GIVEN TEXT:
↓↓↓
Thanks for the review. I ordered it off the spirit website weeks ago and nothing. Having not seen it in person I have been trying to keep my expectations managed about how good (or bad) it might be. 


Sent from my iPhone using Tapatalk


----------



## TheMonsterSquad (Oct 8, 2012)

avgjoefriday said:


> Thanks for the review. I ordered it off the spirit website weeks ago and nothing. Having not seen it in person I have been trying to keep my expectations managed about how good (or bad) it might be.


Its good. If you just want a prop replica that looks professional and are not too picky about it needing to be super-accurate to the screen version, you'll be pleased. I'm going to remount it on a proper ALICE pack frame, but otherwise I'm happy with it.


----------



## HauntedHostess (Aug 31, 2017)

Went to Spirit today and purchased the poseable standing dummy. It is "ok'. The pro is it gives you a foundation to work off of. The Con is the neck, unless you have a high collar or a mask with a neck on it that comes down to your chest, it can be hard to hide that area on the dummy. Definitely get some pool noodles to beef it up. I actually used a pool noodle around the neck , shoulders, and arms to give it a more "realistic" look.


----------



## davy2 (Sep 10, 2008)

yeah, this year I went to a couple in my area, and the stuff just seems so overpriced and even MORE cheaply made than last year. However, I really want this guy, so am hoping I can get him on the day after sale...


----------



## HauntedHostess (Aug 31, 2017)

davy2 said:


> yeah, this year I went to a couple in my area, and the stuff just seems so overpriced and even MORE cheaply made than last year. However, I really want this guy, so am hoping I can get him on the day after sale...


. 


I was at our Spirit the other day and they had one marked down to $99.00 because the manufacturer accidentally ship out a shipment with a leg missing. Idk...if it was just a regional or a Nationwide thing. I passed on it because we already had a werewolf and I'm a cheapskate! LOL. Just a little FYI I don't know if any got shipped your way or not.


----------



## The Crow 1994 (Sep 18, 2003)

HauntedHostess said:


> Went to Spirit today and purchased the poseable standing dummy. It is "ok'. The pro is it gives you a foundation to work off of. The Con is the neck, unless you have a high collar or a mask with a neck on it that comes down to your chest, it can be hard to hide that area on the dummy. Definitely get some pool noodles to beef it up. I actually used a pool noodle around the neck , shoulders, and arms to give it a more "realistic" look.


Thanks for the review. Went to Spirit today and was trying to decide between the already stuffed sitting dummy and the poseable standing dummy. Came home to do a little more "research" before pulling the trigger on either one. I'd get more usage out of the standing dummy, just don't know how well it would hold up to the winds in our area in October. I've got about 10 masks that we've bought over the years, waiting on me to build more pvc frame bodies...lol.


----------



## HauntedHostess (Aug 31, 2017)

The Crow 1994 said:


> HauntedHostess said:
> 
> 
> > Went to Spirit today and purchased the poseable standing dummy. It is "ok'. The pro is it gives you a foundation to work off of. The Con is the neck, unless you have a high collar or a mask with a neck on it that comes down to your chest, it can be hard to hide that area on the dummy. Definitely get some pool noodles to beef it up. I actually used a pool noodle around the neck , shoulders, and arms to give it a more "realistic" look.
↑↑↑
GIVEN INSTRUCTION: Quote the forum thread about Spirit Halloween props, word for word, between "I was at our" and "way or not.", inclusive.

DATA ENTRIES:
↓↓↓
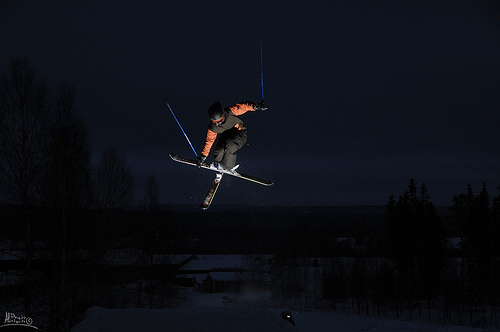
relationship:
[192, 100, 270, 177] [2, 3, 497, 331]
skier up in air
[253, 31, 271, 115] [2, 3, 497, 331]
pole up in air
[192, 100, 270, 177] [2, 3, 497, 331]
skier in air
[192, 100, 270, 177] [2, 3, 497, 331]
skier sailing through air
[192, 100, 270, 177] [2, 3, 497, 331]
skier jumping through air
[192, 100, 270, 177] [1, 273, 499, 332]
skier above groiund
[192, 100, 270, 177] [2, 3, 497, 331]
skier in mid air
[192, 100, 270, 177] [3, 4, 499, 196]
skier in sky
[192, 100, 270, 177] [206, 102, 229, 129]
skier wearing helmet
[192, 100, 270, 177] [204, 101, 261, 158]
skier wearing jacket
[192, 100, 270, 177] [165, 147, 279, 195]
skier wearing ski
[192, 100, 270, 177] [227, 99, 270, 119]
skier has arm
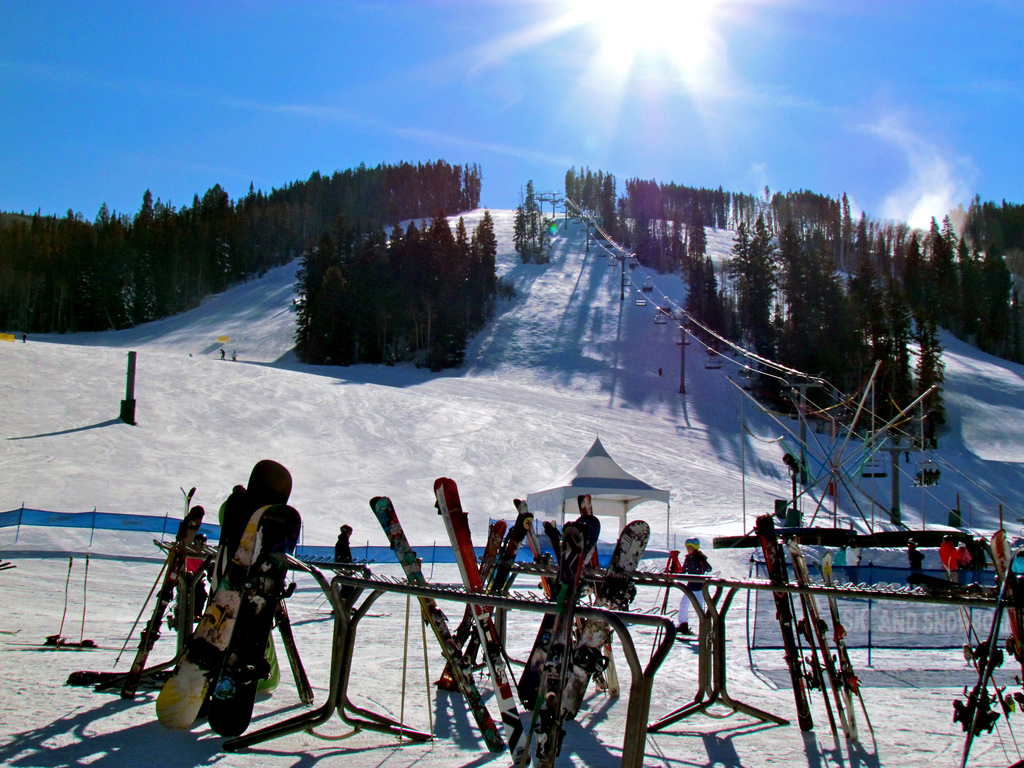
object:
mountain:
[0, 174, 1021, 767]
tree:
[125, 181, 197, 325]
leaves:
[399, 264, 404, 268]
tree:
[302, 203, 505, 373]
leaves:
[885, 326, 889, 331]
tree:
[472, 205, 507, 325]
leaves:
[1000, 317, 1001, 321]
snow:
[2, 197, 1024, 765]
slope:
[2, 207, 1019, 673]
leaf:
[803, 235, 805, 237]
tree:
[512, 178, 551, 261]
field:
[0, 154, 1022, 455]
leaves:
[823, 317, 826, 318]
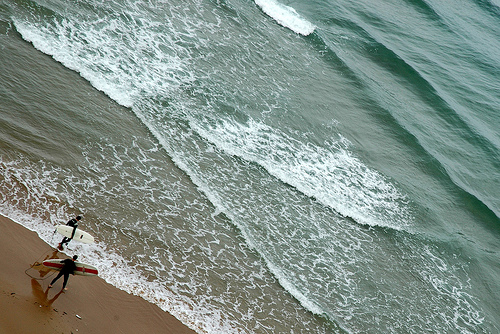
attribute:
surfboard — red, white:
[36, 243, 94, 284]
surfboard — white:
[30, 216, 99, 252]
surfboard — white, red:
[28, 256, 100, 277]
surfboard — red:
[26, 254, 100, 281]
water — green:
[312, 47, 472, 148]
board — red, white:
[24, 260, 40, 281]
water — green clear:
[326, 18, 495, 212]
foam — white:
[244, 131, 407, 231]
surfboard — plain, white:
[48, 216, 95, 246]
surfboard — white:
[51, 224, 97, 248]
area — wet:
[5, 219, 157, 324]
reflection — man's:
[25, 273, 62, 312]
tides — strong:
[334, 19, 484, 144]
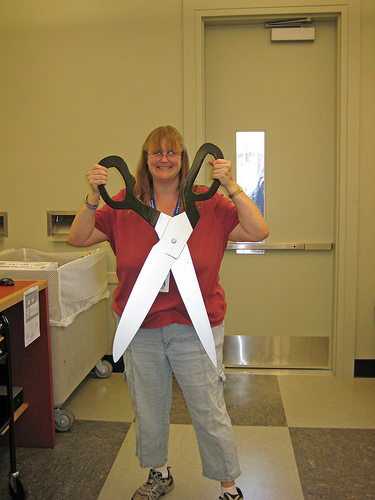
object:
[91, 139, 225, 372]
shears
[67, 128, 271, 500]
woman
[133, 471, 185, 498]
sneakers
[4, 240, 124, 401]
bin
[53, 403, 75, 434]
wheels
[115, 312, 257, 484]
pants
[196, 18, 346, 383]
door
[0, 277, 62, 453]
desk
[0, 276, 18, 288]
mouse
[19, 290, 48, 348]
paper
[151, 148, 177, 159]
glasses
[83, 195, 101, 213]
wristwatch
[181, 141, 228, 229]
handles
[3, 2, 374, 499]
room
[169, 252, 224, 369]
blade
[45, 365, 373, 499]
floor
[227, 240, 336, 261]
bar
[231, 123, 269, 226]
window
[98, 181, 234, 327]
shirt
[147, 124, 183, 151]
hair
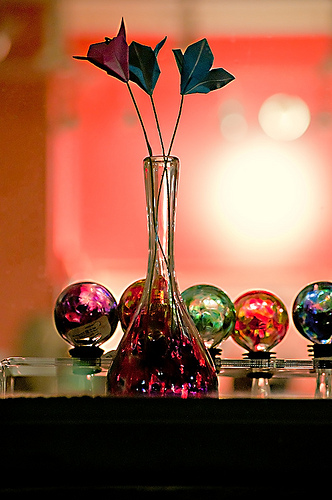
↑↑↑
FULL OUTPUT:
I was at our Spirit the other day and they had one marked down to $99.00 because the manufacturer accidentally ship out a shipment with a leg missing. Idk...if it was just a regional or a Nationwide thing. I passed on it because we already had a werewolf and I'm a cheapskate! LOL. Just a little FYI I don't know if any got shipped your way or not.